(Records from a data collection)
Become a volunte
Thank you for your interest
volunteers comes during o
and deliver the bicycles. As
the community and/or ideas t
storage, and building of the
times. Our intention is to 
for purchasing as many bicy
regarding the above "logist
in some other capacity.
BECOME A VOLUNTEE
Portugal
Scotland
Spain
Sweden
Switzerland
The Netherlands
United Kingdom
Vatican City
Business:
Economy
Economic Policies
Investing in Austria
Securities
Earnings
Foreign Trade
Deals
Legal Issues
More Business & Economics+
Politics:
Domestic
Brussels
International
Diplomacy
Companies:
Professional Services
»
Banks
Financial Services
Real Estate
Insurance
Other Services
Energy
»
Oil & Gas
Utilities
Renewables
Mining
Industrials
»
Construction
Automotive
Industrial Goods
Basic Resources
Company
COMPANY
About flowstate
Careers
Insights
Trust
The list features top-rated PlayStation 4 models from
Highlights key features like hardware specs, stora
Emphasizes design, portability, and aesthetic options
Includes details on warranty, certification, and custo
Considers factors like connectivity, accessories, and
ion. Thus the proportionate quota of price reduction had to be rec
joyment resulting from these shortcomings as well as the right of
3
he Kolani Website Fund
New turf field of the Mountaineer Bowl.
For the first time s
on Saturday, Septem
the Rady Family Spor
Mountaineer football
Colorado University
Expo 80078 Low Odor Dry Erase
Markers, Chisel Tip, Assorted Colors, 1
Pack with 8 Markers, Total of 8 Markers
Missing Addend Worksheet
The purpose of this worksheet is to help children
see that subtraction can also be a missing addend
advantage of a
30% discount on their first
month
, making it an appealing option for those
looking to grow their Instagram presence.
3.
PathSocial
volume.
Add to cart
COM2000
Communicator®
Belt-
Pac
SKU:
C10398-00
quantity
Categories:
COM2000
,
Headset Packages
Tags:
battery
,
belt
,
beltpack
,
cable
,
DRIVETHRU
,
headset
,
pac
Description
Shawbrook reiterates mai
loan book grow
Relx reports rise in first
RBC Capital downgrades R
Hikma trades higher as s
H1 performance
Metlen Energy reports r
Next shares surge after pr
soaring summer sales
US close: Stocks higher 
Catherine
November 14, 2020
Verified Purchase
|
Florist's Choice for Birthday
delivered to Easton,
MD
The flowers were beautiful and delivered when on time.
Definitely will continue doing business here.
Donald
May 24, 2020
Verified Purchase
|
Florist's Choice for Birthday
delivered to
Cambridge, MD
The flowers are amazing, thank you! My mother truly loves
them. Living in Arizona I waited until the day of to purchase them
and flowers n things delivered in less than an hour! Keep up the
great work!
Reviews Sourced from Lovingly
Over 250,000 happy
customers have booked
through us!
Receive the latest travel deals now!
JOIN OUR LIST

__What is needed__
Print the records word for word, beginning at the first line and stopping after the line that contains "Markers, Chisel Tip, Assorted Colors, 1".

__Final answer__
Become a volunte
Thank you for your interest
volunteers comes during o
and deliver the bicycles. As
the community and/or ideas t
storage, and building of the
times. Our intention is to 
for purchasing as many bicy
regarding the above "logist
in some other capacity.
BECOME A VOLUNTEE
Portugal
Scotland
Spain
Sweden
Switzerland
The Netherlands
United Kingdom
Vatican City
Business:
Economy
Economic Policies
Investing in Austria
Securities
Earnings
Foreign Trade
Deals
Legal Issues
More Business & Economics+
Politics:
Domestic
Brussels
International
Diplomacy
Companies:
Professional Services
»
Banks
Financial Services
Real Estate
Insurance
Other Services
Energy
»
Oil & Gas
Utilities
Renewables
Mining
Industrials
»
Construction
Automotive
Industrial Goods
Basic Resources
Company
COMPANY
About flowstate
Careers
Insights
Trust
The list features top-rated PlayStation 4 models from
Highlights key features like hardware specs, stora
Emphasizes design, portability, and aesthetic options
Includes details on warranty, certification, and custo
Considers factors like connectivity, accessories, and
ion. Thus the proportionate quota of price reduction had to be rec
joyment resulting from these shortcomings as well as the right of
3
he Kolani Website Fund
New turf field of the Mountaineer Bowl.
For the first time s
on Saturday, Septem
the Rady Family Spor
Mountaineer football
Colorado University
Expo 80078 Low Odor Dry Erase
Markers, Chisel Tip, Assorted Colors, 1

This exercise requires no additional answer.